Commented on this to someone. He told me his fraternity was non-hazing. I said I'm sure they all say that. He said they were non-secret too and I could come attend their pledge events if I wanted and see for myself.  I was friends already with quite a few of their members so I dropped in several times the next quarter, including watching initiation. Ended up pledging the next quarter.

Great experience overall. I think I'd be the less for not having had it.
Lambda Chi Alpha was pretty ahead of the curve on this.  They dropped "pledges" for "associate members" in the 80s and outlawed all hazing as a national policy.  It was a pretty big deal and was one of the reason I went that route.  Did not get hazed once, nor did I engage in any hazing.  Some of the best years of my life were spent in the fraternity.

 
Oh, jeez. Not all fraternities are popped collar crowds. 

I was in a fraternity. We were hippie jocks who dressed in t-shirts and jeans/khakis for the most part. You dressed how you wanted; however preppy or casual. 

Hazing is stupid and degrading when it gets physical. Good hazing, or the psychological reason you require tasks to be done, is that the more somebody goes through to join an organization, generally, the more loyal they are to that organization.  It's social psych. 

The stories I hear are so sad and preventable. We had a "hell night" some of us tried to cancel in our fraternity, a relic from its football days. Some of us thought it was dumb, others got off on it. It wound up getting their ### kicked off of campus in subsequent years. Most of our "hazing" was memorizing the history of the national and local chapter and doing push-ups when you got #### wrong, giving rides, study hall, stuff like that. You only drank if you want, and nobody got locked in any damn trunk or was ever in physical danger or humiliated. 

 
I almost joined a frat until the morning after a rush party, they asked me to clean up.  I'm more of "the maid will get it" kind of guy, so I told them to pound sand and spent the rest of my college life attending frat parties without all the BS on the side.  Best decision I ever maid.  

 
Also, going to something people were talking about -- I was an independent for three years. For whatever reason, I still keep in touch with my fraternity brothers. My independent friends? Not so much. 

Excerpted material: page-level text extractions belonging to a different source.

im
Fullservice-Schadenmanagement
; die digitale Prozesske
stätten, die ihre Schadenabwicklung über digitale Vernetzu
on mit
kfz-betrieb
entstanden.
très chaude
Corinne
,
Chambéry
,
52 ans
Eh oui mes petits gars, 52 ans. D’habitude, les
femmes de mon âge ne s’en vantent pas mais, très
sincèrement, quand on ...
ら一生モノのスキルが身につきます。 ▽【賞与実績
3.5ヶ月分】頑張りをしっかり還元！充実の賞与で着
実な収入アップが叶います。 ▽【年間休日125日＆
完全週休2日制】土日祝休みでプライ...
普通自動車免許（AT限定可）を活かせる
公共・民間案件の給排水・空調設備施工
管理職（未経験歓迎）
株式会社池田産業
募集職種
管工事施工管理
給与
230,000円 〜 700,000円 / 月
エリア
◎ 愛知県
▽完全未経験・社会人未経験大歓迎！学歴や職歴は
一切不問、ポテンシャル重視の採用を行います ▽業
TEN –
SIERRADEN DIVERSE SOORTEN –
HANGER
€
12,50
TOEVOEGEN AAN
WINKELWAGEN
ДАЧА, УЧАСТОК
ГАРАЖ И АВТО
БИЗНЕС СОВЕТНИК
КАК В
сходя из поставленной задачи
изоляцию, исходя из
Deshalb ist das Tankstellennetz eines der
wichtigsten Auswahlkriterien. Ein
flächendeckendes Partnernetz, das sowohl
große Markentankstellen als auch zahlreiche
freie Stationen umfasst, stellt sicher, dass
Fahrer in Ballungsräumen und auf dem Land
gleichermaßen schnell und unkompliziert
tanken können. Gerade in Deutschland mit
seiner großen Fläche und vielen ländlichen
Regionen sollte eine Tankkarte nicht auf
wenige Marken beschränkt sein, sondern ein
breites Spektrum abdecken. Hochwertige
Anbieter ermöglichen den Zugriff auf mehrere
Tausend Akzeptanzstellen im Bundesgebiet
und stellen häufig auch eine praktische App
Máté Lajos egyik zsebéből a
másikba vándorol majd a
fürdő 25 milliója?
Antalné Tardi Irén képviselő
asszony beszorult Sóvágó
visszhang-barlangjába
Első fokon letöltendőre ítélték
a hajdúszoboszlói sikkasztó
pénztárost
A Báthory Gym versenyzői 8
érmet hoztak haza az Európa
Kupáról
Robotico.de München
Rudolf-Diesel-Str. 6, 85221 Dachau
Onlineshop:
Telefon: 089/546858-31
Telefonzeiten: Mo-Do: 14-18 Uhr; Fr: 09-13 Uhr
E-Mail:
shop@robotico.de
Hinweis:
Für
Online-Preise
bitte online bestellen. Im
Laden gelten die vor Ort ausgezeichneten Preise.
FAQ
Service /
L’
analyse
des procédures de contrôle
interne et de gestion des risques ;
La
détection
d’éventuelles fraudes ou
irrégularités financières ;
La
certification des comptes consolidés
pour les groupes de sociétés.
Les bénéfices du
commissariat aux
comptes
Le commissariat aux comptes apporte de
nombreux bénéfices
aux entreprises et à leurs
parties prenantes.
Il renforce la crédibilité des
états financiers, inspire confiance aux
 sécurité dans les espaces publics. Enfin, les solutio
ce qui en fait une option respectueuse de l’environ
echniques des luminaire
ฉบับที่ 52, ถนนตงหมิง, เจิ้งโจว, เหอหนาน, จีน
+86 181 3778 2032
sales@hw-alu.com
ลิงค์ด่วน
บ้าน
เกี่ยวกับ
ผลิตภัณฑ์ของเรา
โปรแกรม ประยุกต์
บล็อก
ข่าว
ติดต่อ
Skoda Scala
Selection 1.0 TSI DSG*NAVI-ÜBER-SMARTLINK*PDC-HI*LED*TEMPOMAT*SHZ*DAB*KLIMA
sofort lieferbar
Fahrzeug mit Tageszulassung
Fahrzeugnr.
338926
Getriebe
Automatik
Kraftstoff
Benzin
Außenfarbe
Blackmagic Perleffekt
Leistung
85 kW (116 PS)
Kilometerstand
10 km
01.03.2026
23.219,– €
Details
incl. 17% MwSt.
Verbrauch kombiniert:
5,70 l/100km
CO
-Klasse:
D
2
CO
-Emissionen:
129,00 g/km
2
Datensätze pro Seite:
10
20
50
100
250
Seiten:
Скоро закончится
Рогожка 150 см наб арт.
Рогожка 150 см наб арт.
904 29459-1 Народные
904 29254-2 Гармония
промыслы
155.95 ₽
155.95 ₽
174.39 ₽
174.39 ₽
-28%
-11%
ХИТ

There's something about communal living and being apart from the in loco parentis vibe of university housing that breeds that sort of lifelong stuff. I just met up with a few "brothers" a couple months ago, and I graduated twenty years ago. 

 
I don't even hate frats.  Just saw the Penn St. case and got to wondering.  And I agree that while cases like that are pretty rate, fairly extreme hazing isn't as rare as one thinks I'd wager.  Again, my son was the president of his frat so he knows all about the frats at his college.  Maybe just outlawing hazing would be good enough?  That way, the popped collar crowd would still have a vehicle through which to congregate with each other and learn "communal living skills."   
Hazing is already illegal in 44 states.